On Tartan Day

March 17th is St. Patrick’s Day, when Americans of every stripe celebrate the nation’s Irish heritage.

Today, April 6th, is Tartan Day, when Americans of every stripe celebrate the nation’s Scottish heritage. Wait, you haven’t heard of Tartan Day? Truth to tell, neither had I, until last year when buying Guinness for St. Patrick’s Day the clerk at World Market told me about it.

Here, read some more…

Just a Few Thoughts about Tartan Day
Robert Pate
The Highlander, Jan/Feb 2005, pp. 54-55

Tartan Day is an interesting name for a day. Tartan: a kind of woolen cloth woven from threads of several colors and in such a way as to produce a pattern of lines, bands, and squares. Day: a period of 24 consecutive hours or a period between sunrise and sunset.

The sun rose on the day in which the Abbot of Arbroath Abbey, Bernard of Linton, produced a document that would have incredible repercussions for the people of a nation. A document that would influence future struggles for independence. A document that could summarize the feelings, so succinctly, of every people of every would-be nation from that time forward. This was not just any day, but a time. A time that occurred 24 years after Edward I sacked Berwick and defeated the Scottish force at Dunbar and conquered the eastern half of the Scottish countryside. A time that occurred 15 years after the guardian of the kingdom, Sir William Wallace was brutally put to death in London. A time that also occurred six years after the Battle of Bannockburn.

This was a time upon which, in a single day, eight earls and 31 barons affixed their seals to a very simple looking piece of paper. This document would travel the breadth of Europe to finally rest in the hands of Pope John XII. This document’s sole purpose was to give a voice to a once proud nation which now struggled for its existence in rivers of Scottish and English blood.
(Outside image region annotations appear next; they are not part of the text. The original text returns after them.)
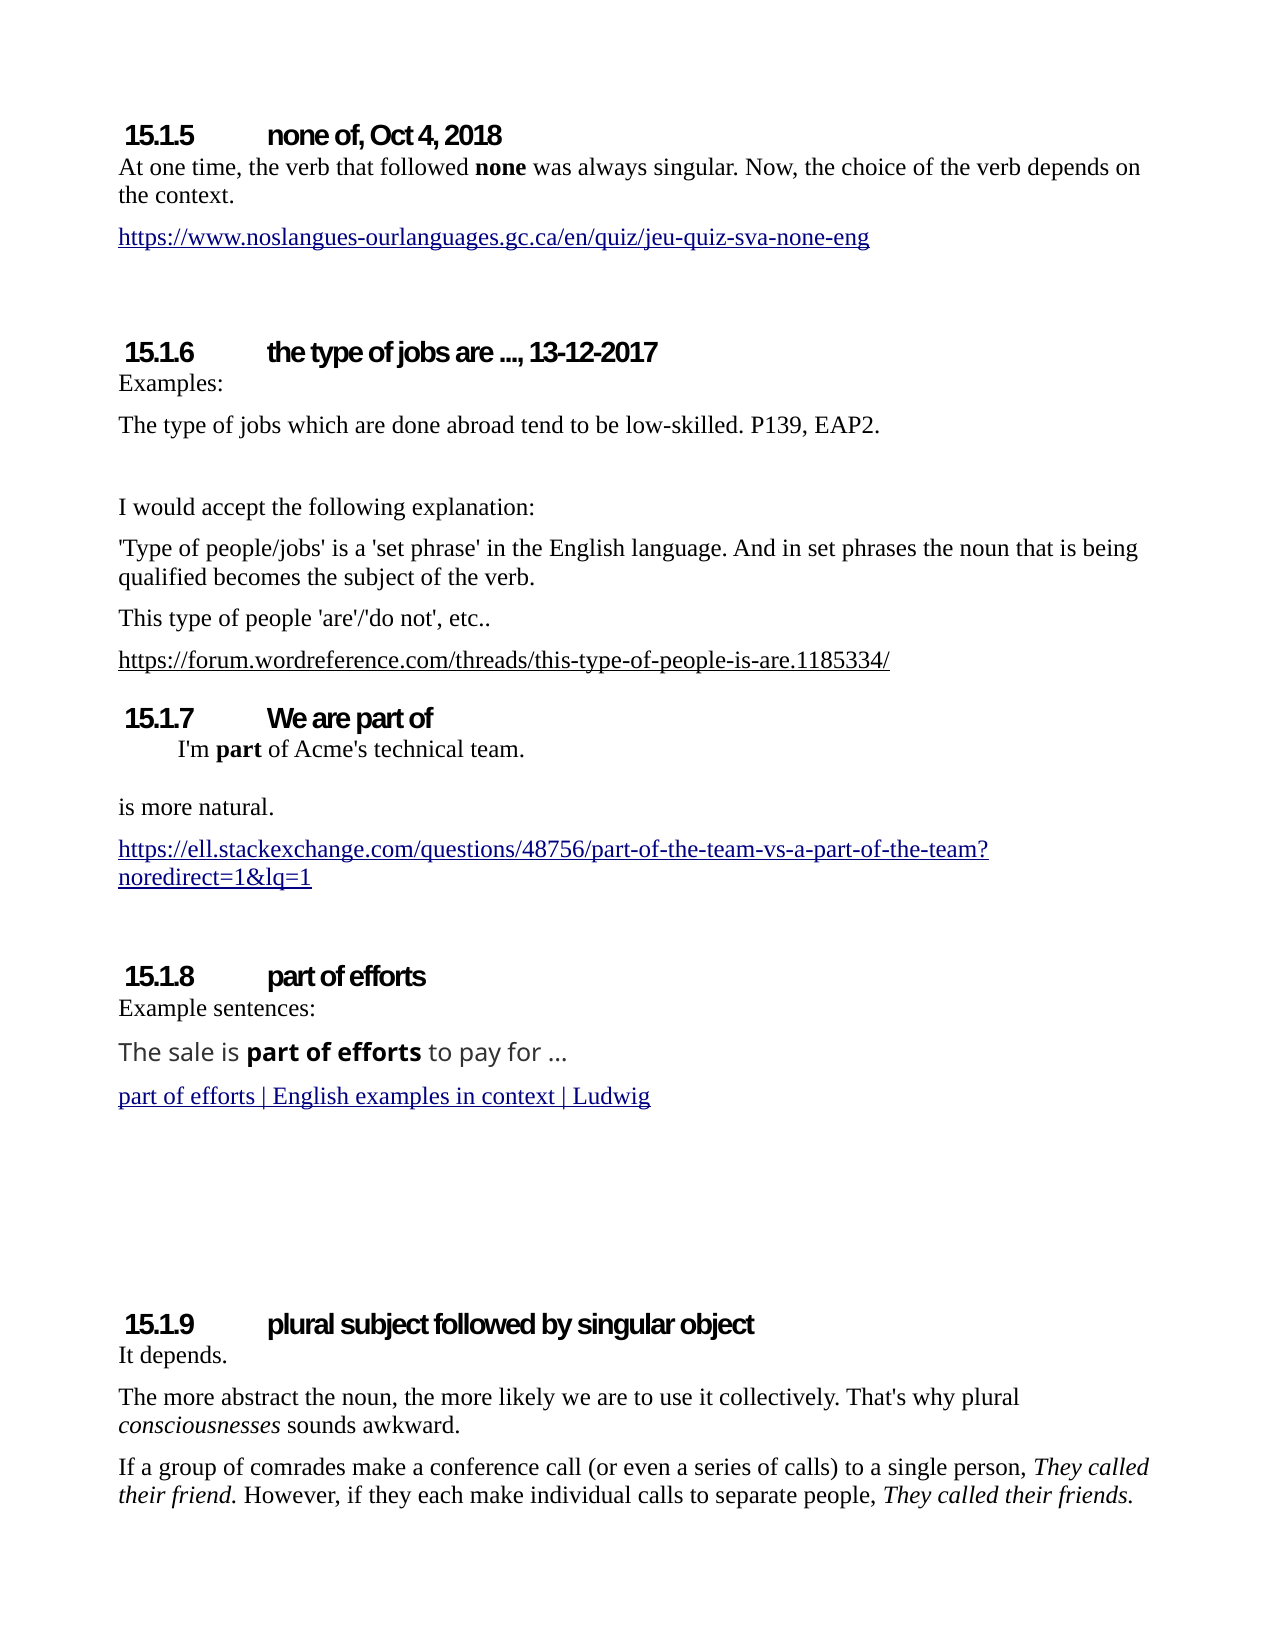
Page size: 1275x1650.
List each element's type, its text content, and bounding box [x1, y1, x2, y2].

text It depends. [118, 1341, 1157, 1369]
text If a group of comrades make a conference call (or even a series of calls) to a single person, They called their friend. However, if they each make individual calls to separate people, They called their friends. [118, 1452, 1157, 1509]
subtitle part of efforts [118, 959, 1157, 993]
subtitle plural subject followed by singular object [118, 1307, 1157, 1341]
text The type of jobs which are done abroad tend to be low-skilled. P139, EAP2. [118, 410, 1157, 438]
text I'm part of Acme's technical team. [177, 734, 1098, 763]
text I would accept the following explanation: [118, 492, 1157, 521]
subtitle none of, Oct 4, 2018 [118, 118, 1157, 152]
text This type of people 'are'/'do not', etc.. [118, 603, 1157, 632]
text At one time, the verb that followed none was always singular. Now, the choice of the verb depends on the context. [118, 152, 1157, 209]
text https://ell.stackexchange.com/questions/48756/part-of-the-team-vs-a-part-of-the-team?noredirect=1&lq=1 [118, 834, 1157, 891]
subtitle the type of jobs are ..., 13-12-2017 [118, 335, 1157, 368]
text part of efforts | English examples in context | Ludwig [118, 1081, 1157, 1109]
text Examples: [118, 368, 1157, 397]
text The sale is part of efforts to pay for … [118, 1034, 1157, 1068]
text The more abstract the noun, the more likely we are to use it collectively. That's why plural consciousnesses sounds awkward. [118, 1382, 1157, 1439]
text Example sentences: [118, 993, 1157, 1022]
text 'Type of people/jobs' is a 'set phrase' in the English language. And in set phrases the noun that is being qualified becomes the subject of the verb. [118, 533, 1157, 591]
subtitle We are part of [118, 701, 1157, 734]
text https://www.noslangues-ourlanguages.gc.ca/en/quiz/jeu-quiz-sva-none-eng [118, 222, 1157, 250]
text https://forum.wordreference.com/threads/this-type-of-people-is-are.1185334/ [118, 645, 1157, 673]
text is more natural. [118, 792, 1157, 821]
On April 6, 1320, the Declaration of Arbroath was signed. It was such a powerful document that it not only fueled the resolve of the Scottish people but also turned a pope who once supported Scotland’s enemy to one who pressured a king of England to sue for peace and bring an end to the bloodshed.

So, was this document now forgotten in the annals of history?

In a small room, a committee of five assembled: John Adams of Massachusetts, Roger Sherman of Connecticut, Benjamin Franklin of Pennsylvania, Robert R. Livingston of New York and Thomas Jefferson of Virginia. The committee was assigned the task of creating a document that would change the face of history, a document that would influence a people and solidify the sentiments of those who would create a nation. The four pressed upon Mr. Jefferson, a man of 33, to write this document. Did Jefferson know of the Scottish people? Senate Resolution No. 155 of the 1st Session of the 105th Congress voted on and approved unanimously on Monday, March 20, 1998 states that our own Declaration of Independence was modeled after the Declaration of Arbroath of 1320.

Was this the only influence that the Scots had upon the beginnings of this great land? No, for almost half of the signers of the Declaration of Independence and nine governors of the original 13 colonies were of Scottish descent. In the book, The Story of Scotland’s Flag written by David Ross and published in 1998, it states that our own Star Spangled Banner’s blue union came from the Covenanter’s banner in Scotland which was the Scottish Saltire. We can also talk about the endless influences and contributions the Scots have made upon this great country from the telephone (Bell) to the pneumatic tire (Dunlop).

Are we being pompous for having our own day? In celebrating Scotland we celebrate its people and that includes all of us. Whether you are Scottish or not means nothing, for the gifts the Scots have brought are for all of us, not just individuals. It is the old clan system once again. NON SIBI–“not for himself”–but what we do is for all. What I have is yours, and together we are united in solidarity and union of strength and stability. To celebrate Scotland is to celebrate ourselves. We are one clan and we are proud of it. Like the sept of a great family we are all included; we are all part of the whole.

In Scotland we have recognized all great families by the colors we wear. Unity is symbolized in our colors and in our tartan.

Why Tartan Day? Why not? It is a day of “Scottish families,” bound together by the heritage of giving to their country and giving of their time, their talents and their lives when it is necessary to do so. We are sons and daughters. We will always remember what April 6 did for our ancestors and what it has done for this great country. We are Americans, proud! We are all, every creed and every color, truly the pride of Scotland.

Robert Pate is President of the Scottish Society of Greater Bloomington, Indiana Coordinator for Tartan Day and Clan Hamilton Commissioner for Indiana.

2 thoughts on “On Tartan Day

  1. Cool! I’d read of the Declaration of Arbroath before, but not in such beautifully poetic language! I’m a “part-Scot”, being a Hunter (descended of Augustus who seems to have shown up here in Virginia some years after the ’45), as well as having ancestors in the Massachusetts Bay Company (Dudleys).

    You have such a large selection of “reads”. Always a treat to come here – your new look surprised me though!